**SOURCE EXCERPT:**
■ ■ ■ ■
Amy Elkins’ ‘Photographs of Contemporary Masculinity’ at OCC Shows the New Male Gaze

By Amy Elkins

If you listen to Canadian smart-guy-lots-of-people-despise Jordan Peterson, we are facing a crisis of masculinity in this country. But, beaten down by feminazis, identity politics and even a kinder, gentler NFL, a testosterone-fueled wave of manliness is cresting in opposition, led, of course, by that mighty my-button-is-Yuge phoenix rising from the ashes of male emasculation and suffering.

That is not the takeaway from “Photographs of Contemporary Masculinity,” a wide-ranging survey of Los Angeles-based photographer Amy Elkins’ work. In fact, one of the more remarkable aspects of this engrossing exhibition, the second Tyler Stallings-curated show in his tenure at Orange Coast College (OCC), is that the one photo that suggests more masculine-ascribed traits such as competition and arrogance is that of a 12-year-old Danish ballet student. But it isn’t compensating attitude that’s etched upon his porcelain-doll-like facial features, but rather, it is unrestrained ferocity and commitment to his craft, something any kid in his sixth year of training at the Royal Danish Ballet no doubt needs.

The rest of the portraits, which fill about half the gallery space, are as varied as the subjects pictured—from Ivy League rugby players to cisgender and transgender male-identifying subjects—and convey things not typically associated with the fuck-or-fight syndrome: vulnerability, introspection, emotions other than anger. Hell, more than a few times, Elkins captures her masculine subjects projecting that most feminine and ineffable of qualities, mystery.

That notion of masculine vulnerability infuses every one of the portraits drawn from four of the six series on display. The first is Wallflower, which Elkins worked on from 2006 to 2008 (joined by Wallflower II, which she began in 2016 with men in Atlanta and rural Georgia) while studying in New York City. Her cisgender male-identifying subjects were shot in Elkins’ bedroom, with colorful fabric and wallpaper as background. The feminine touch helped her achieve what she set out to do in the first place: explore the idea of “masculine vulnerability [which] is not necessarily looked at or celebrated,” Elkins told an art class of OCC students last week. “The quiet nuances, the beauty, rather than the macho,” tough-guy aura. Working with a female photographer in a feminine setting seemed to strip from them any sense of macho pretense. Some seem haunted, others serene, none seem particularly happy, but whatever they project, it is all through the eyes, the male gaze for once not fixed upon woman as object, but rather upon their own subjective nature.
■ ■ ■ ■
**TASK REQUIREMENTS:**
(1) Reproduce the passage of the exhibition review from "That is not" to "no doubt needs.".
(2) In the exhibition review, where were the subjects of the Wallflower series photographed?
The lines that come next are drawn from a separate source, not from the exhibition review.

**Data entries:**
■ ■ ■ ■
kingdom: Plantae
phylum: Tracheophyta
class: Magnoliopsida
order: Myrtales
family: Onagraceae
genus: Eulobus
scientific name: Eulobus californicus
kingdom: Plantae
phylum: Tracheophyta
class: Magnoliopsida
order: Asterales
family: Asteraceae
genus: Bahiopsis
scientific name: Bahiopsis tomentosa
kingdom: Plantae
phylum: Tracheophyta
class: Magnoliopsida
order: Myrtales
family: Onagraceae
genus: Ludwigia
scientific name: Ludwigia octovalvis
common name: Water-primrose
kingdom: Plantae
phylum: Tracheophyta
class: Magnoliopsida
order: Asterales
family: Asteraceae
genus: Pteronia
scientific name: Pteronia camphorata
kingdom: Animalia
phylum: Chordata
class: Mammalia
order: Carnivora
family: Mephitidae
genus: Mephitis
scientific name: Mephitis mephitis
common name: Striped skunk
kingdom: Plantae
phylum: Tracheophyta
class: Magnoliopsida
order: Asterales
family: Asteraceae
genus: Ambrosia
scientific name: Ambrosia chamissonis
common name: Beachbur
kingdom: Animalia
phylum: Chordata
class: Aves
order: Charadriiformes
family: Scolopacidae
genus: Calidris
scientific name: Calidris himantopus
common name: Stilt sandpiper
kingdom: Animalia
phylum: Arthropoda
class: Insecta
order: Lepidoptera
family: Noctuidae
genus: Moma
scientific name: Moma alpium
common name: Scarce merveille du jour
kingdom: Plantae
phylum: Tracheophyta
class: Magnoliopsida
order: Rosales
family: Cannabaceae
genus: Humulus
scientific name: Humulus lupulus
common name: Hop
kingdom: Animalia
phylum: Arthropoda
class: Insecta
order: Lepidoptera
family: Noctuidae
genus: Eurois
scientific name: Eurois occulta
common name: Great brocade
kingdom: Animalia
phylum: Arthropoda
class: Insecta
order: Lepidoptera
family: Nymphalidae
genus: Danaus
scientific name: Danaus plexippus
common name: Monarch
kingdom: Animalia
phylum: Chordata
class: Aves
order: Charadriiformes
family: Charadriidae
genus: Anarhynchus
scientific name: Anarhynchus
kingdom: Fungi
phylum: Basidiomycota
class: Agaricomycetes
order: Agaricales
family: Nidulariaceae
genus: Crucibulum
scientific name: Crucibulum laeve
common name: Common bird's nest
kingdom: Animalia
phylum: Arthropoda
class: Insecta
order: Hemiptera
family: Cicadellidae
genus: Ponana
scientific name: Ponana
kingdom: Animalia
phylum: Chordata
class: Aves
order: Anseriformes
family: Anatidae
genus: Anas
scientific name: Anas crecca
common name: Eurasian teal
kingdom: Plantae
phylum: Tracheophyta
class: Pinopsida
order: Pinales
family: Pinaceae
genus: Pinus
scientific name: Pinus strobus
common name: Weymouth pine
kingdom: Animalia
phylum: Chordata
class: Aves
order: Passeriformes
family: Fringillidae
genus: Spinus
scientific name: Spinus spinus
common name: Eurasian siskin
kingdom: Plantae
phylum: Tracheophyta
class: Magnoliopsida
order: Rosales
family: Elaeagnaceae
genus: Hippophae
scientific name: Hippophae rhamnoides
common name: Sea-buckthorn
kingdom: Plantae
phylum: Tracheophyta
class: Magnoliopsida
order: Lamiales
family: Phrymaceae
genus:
■ ■ ■ ■
**PROBLEM SOLUTIONS:**
(1)
That is not the takeaway from “Photographs of Contemporary Masculinity,” a wide-ranging survey of Los Angeles-based photographer Amy Elkins’ work. In fact, one of the more remarkable aspects of this engrossing exhibition, the second Tyler Stallings-curated show in his tenure at Orange Coast College (OCC), is that the one photo that suggests more masculine-ascribed traits such as competition and arrogance is that of a 12-year-old Danish ballet student. But it isn’t compensating attitude that’s etched upon his porcelain-doll-like facial features, but rather, it is unrestrained ferocity and commitment to his craft, something any kid in his sixth year of training at the Royal Danish Ballet no doubt needs.

(2) In Elkins' bedroom, with colorful fabric and wallpaper as the background.